Rustling roses

About six or seven years ago, my mother started “rustling” roses.   She proudly did this and did not hide her criminal activity from anyone.  She scoured the country side, bar ditches, and cemeteries looking for heirloom rose varieties.  As I have written earlier,  I am blessed with many heirloom plant varieties passed down from my grandma and mom.  (See Family IrisGreat-grandma’s Rose, and Plants from Grandma’s Garden to name a few.)  But mom went wild experimenting with cuttings that she secretively obtained.   (She started carrying around pruners, pots, and a bit of dirt in the back of her car so she was always prepared to snatch a new specimen.)

I have reaped the benefits of her quest.  Since she has moved north, I am the only one left with her rustled roses.

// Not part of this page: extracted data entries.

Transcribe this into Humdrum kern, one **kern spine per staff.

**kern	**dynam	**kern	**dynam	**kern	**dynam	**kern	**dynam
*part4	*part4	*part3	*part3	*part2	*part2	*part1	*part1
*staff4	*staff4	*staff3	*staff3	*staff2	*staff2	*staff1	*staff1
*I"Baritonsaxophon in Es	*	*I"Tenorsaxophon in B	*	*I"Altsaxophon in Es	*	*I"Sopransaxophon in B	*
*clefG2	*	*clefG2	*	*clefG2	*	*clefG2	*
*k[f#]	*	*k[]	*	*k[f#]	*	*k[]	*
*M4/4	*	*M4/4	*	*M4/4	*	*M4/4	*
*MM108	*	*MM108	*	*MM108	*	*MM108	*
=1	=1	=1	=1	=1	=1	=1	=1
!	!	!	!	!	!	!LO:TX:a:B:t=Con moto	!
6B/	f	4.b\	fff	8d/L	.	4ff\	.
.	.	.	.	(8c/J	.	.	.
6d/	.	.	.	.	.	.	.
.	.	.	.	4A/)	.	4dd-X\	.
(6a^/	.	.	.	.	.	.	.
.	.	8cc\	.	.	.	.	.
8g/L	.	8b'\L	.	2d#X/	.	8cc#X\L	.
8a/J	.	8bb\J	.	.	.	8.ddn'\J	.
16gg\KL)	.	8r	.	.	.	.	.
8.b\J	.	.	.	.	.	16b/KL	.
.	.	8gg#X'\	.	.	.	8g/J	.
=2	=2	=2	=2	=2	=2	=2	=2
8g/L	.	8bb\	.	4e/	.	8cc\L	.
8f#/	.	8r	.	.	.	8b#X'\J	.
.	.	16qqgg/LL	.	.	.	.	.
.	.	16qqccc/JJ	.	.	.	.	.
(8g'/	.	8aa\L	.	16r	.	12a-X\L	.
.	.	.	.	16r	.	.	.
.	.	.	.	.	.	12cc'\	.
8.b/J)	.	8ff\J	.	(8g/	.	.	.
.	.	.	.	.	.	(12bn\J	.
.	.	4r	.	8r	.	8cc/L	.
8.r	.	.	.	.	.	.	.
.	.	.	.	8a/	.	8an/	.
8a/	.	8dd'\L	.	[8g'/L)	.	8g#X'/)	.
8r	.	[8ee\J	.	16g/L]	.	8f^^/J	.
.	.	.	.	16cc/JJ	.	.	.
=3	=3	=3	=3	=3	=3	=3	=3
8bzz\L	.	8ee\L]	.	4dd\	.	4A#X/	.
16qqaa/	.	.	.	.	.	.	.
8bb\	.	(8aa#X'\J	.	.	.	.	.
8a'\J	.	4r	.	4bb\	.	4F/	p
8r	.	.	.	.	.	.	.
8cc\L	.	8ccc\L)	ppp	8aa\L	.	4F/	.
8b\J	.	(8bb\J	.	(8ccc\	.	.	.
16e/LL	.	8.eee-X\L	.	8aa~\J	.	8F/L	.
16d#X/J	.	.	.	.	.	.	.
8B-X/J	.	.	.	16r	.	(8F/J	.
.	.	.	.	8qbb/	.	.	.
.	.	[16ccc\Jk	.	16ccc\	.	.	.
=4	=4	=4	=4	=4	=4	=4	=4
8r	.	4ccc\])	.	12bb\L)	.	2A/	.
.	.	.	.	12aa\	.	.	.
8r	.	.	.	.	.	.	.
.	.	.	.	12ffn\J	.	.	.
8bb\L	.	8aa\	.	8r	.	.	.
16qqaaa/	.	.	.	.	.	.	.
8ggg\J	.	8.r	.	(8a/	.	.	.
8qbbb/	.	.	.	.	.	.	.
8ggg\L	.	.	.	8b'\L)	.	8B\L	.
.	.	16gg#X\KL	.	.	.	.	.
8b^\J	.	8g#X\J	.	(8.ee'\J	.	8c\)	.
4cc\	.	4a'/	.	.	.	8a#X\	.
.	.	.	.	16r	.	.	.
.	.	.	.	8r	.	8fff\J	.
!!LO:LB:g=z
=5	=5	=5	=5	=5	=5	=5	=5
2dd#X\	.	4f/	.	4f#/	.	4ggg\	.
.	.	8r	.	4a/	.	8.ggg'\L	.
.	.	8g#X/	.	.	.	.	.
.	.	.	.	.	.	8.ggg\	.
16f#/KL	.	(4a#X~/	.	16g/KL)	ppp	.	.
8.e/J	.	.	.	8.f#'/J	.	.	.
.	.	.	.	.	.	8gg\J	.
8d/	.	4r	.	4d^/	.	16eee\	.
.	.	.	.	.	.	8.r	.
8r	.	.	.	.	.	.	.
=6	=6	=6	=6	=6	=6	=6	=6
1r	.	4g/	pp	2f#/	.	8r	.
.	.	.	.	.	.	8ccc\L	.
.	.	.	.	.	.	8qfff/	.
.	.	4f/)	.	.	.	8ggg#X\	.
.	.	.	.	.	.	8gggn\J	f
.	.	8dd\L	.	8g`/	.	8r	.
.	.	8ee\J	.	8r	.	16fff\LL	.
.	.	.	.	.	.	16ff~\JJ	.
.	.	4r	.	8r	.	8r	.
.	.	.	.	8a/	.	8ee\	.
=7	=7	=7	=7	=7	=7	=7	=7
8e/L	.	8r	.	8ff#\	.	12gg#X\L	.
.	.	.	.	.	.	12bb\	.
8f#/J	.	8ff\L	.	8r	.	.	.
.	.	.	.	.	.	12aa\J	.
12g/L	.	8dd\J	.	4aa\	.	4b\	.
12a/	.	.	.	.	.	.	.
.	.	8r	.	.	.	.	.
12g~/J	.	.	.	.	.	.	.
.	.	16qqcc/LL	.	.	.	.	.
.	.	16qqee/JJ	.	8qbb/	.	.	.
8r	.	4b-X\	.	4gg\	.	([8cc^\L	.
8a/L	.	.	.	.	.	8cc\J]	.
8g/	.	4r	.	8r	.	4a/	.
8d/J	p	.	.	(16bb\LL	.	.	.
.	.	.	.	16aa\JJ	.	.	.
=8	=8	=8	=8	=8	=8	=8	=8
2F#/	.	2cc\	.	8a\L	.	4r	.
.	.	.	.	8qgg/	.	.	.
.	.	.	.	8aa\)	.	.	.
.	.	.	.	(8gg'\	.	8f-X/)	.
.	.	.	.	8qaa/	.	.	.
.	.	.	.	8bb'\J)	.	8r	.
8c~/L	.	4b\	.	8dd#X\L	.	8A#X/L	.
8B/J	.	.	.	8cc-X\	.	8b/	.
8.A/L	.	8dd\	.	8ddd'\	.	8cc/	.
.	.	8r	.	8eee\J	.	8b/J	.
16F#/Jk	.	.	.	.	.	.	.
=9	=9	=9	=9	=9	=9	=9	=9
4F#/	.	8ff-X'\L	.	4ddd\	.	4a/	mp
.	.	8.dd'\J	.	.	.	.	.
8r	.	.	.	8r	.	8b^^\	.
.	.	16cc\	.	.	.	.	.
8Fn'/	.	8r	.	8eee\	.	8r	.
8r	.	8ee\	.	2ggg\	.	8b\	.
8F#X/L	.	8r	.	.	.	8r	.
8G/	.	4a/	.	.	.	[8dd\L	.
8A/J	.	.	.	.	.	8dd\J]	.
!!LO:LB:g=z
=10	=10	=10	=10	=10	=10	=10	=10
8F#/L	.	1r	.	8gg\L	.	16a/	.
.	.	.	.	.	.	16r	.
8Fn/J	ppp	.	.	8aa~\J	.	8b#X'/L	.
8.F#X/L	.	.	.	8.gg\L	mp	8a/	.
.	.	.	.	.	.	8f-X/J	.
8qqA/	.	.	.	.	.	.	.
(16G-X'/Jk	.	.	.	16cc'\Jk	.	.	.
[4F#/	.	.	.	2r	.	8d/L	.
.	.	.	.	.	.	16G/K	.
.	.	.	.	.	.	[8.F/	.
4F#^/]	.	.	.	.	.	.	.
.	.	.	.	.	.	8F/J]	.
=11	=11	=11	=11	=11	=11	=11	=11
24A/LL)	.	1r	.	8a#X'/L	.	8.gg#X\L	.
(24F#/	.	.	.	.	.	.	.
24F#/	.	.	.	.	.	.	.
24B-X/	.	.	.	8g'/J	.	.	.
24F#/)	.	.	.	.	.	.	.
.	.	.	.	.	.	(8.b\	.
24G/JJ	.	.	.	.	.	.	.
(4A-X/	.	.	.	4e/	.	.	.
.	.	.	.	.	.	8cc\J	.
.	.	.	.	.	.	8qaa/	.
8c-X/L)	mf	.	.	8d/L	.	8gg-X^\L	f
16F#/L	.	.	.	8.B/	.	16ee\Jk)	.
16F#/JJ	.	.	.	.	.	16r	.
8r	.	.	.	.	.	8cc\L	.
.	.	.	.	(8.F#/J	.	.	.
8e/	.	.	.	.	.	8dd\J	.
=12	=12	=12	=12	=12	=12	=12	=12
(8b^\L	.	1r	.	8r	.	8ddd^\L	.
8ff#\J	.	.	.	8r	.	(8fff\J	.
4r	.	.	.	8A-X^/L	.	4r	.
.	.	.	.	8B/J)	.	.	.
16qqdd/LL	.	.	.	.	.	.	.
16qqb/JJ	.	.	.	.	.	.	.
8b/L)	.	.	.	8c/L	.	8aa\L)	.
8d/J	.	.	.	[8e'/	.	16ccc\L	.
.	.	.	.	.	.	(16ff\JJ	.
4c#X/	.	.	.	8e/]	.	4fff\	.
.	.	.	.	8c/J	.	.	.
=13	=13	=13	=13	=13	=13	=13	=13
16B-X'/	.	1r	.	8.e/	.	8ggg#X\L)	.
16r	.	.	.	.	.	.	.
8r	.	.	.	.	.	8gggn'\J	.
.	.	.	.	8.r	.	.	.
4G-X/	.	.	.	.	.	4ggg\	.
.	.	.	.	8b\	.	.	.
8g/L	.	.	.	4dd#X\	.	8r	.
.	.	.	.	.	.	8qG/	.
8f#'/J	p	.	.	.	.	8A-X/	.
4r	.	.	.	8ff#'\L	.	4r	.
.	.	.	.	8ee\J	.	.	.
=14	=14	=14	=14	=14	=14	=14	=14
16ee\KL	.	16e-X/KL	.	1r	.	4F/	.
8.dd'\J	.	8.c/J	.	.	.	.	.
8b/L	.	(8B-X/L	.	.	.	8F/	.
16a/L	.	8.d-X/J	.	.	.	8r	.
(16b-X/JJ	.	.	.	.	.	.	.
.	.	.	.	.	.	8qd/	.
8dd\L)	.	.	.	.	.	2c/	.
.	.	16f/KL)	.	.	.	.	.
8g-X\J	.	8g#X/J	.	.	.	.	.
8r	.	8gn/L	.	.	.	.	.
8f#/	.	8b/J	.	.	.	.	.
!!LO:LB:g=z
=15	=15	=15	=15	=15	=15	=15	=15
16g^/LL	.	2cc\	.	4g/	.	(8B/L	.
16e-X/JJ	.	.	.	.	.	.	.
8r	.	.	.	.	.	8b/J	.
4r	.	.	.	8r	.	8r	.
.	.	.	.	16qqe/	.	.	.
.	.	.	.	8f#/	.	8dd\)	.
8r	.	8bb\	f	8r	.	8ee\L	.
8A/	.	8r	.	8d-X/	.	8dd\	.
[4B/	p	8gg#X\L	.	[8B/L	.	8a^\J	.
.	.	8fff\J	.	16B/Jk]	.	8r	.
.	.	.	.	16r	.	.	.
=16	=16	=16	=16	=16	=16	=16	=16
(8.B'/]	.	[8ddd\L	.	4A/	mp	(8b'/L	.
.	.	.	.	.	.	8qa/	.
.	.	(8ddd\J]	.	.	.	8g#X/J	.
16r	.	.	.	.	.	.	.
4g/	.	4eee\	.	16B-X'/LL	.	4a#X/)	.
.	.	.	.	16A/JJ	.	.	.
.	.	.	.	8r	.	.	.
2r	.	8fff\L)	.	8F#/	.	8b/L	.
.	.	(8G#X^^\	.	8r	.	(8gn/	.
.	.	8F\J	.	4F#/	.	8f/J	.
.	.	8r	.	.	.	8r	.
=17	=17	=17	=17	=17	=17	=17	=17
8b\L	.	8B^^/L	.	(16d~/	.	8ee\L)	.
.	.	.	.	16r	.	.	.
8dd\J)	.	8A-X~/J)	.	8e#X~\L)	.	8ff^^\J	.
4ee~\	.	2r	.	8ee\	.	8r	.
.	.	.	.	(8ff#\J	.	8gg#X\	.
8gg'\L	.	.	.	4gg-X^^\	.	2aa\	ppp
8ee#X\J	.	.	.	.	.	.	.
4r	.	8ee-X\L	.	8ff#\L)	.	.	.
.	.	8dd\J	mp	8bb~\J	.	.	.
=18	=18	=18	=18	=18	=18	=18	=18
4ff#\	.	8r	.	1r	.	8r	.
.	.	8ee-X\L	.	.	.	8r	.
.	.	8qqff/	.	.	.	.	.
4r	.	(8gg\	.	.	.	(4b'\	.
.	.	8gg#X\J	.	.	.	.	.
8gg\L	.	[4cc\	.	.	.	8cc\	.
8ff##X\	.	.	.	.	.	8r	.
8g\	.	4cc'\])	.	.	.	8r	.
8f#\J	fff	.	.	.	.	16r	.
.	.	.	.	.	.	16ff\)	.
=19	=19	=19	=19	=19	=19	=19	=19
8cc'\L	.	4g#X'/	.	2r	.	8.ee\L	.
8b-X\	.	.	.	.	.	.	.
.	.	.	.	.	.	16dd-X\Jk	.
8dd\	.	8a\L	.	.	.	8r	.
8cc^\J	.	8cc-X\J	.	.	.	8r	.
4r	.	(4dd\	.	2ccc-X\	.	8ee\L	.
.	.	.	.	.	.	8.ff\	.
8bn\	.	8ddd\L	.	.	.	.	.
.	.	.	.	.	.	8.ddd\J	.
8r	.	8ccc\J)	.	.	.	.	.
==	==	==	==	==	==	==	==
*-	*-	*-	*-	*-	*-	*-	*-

Here is the biggest monument left to me from her quest, a monstrous hedge rose.  I love it when it blooms in late spring and early summer.  It is covered with small, pink double roses and is a fantastic hide out for all the wrens and sparrows in our yard.

The roses have taken over part of the back fence.

I not only love the looks when it blooms, but it blocks out part of the neighbors!

A close up view.

Mom’s “rustlin'” days are over with (mostly because not many wild roses  survive in the northern climate where she now lives).   But, I am so glad she has shared these contraband roses with me.

Note:  I just emailed these pictures to The Antique Rose Emporium, and received a prompt email back identifying my roses as “Dorothy Perkins.”    Mike,  from the Emporium,  wrote:   “It was introduced in 1901 and became a tenacious survivor, characterized by clusters of flowers every spring on a vigorous climbing rose. It does mildew but doesn’t affect vigor.”    Please check out their site.   It is fun to browse and learn about all the heirloom roses and their histories.  Thanks to them for the help in identifying the rose that mom rustled.